--- ENTRIES PROVIDED ---
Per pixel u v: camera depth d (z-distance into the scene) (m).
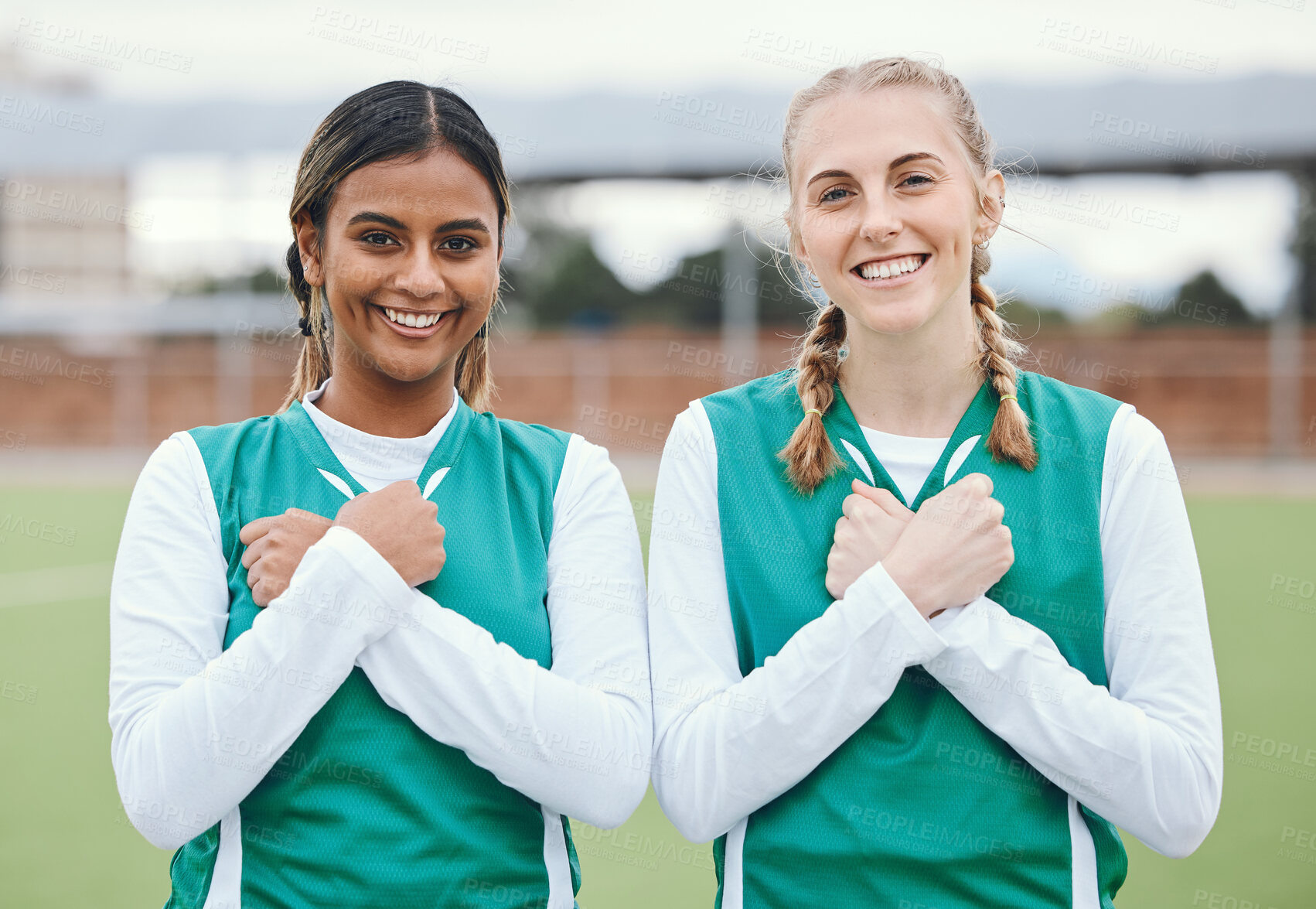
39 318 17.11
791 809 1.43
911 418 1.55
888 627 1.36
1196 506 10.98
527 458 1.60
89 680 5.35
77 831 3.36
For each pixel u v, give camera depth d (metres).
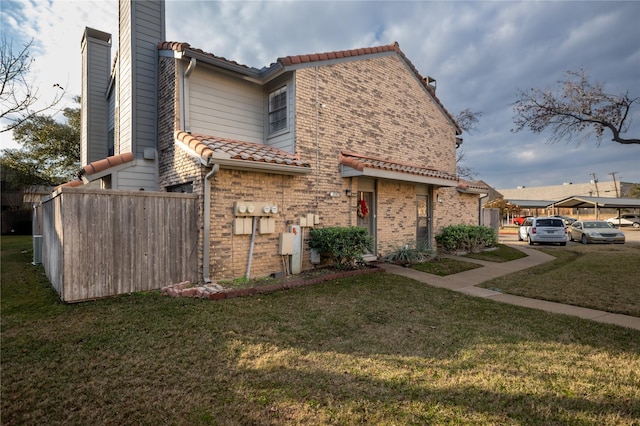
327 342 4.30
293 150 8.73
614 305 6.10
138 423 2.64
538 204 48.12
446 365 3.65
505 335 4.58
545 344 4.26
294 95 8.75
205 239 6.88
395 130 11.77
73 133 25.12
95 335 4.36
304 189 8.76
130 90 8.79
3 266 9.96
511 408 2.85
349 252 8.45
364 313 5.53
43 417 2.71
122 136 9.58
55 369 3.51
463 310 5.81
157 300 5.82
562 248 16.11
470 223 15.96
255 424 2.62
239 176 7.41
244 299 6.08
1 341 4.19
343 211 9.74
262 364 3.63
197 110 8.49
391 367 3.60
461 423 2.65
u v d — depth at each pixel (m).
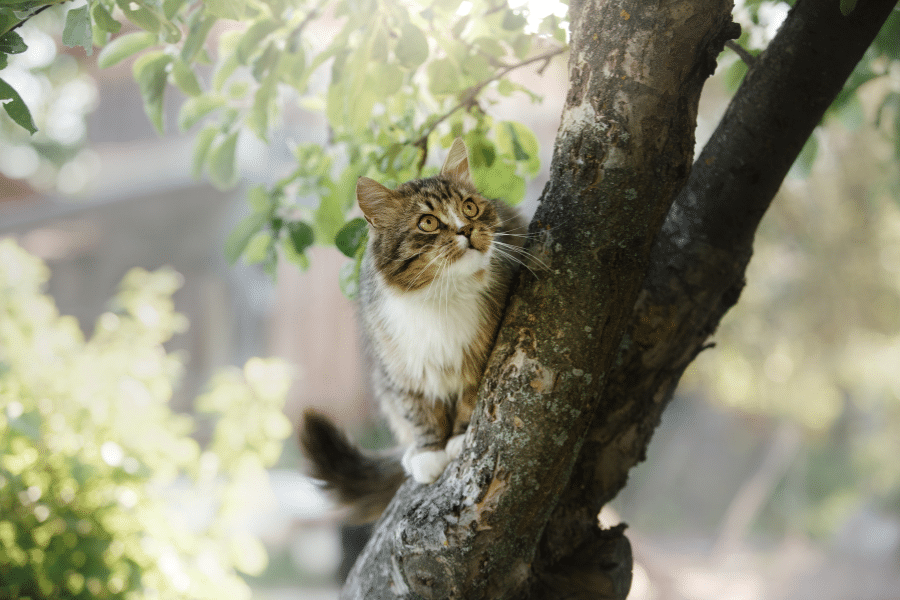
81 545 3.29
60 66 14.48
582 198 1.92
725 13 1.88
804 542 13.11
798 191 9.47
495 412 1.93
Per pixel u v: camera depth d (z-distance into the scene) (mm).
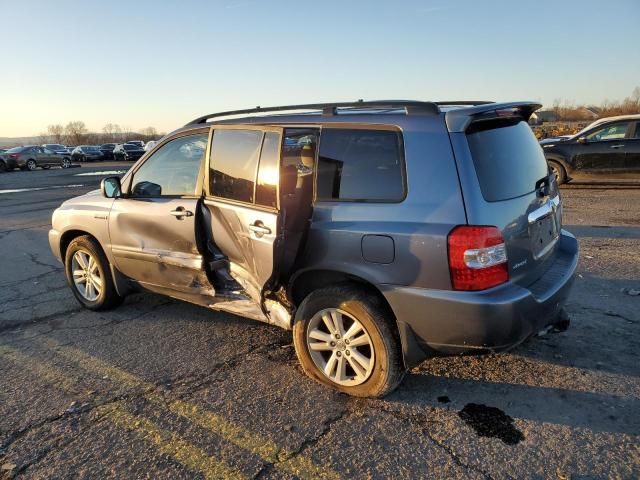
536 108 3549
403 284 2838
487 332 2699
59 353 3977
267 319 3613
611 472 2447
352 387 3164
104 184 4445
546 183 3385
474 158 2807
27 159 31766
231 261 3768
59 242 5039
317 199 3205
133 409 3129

--- INSTRUCTIONS FOR THE TASK ---
Report all lines of the data that include the word "into".

--- RESULT OF THIS TASK ---
Per pixel u v: camera depth d (z-distance into the scene) (m).
Per pixel u v: camera depth d (z-distance into the scene) (mm).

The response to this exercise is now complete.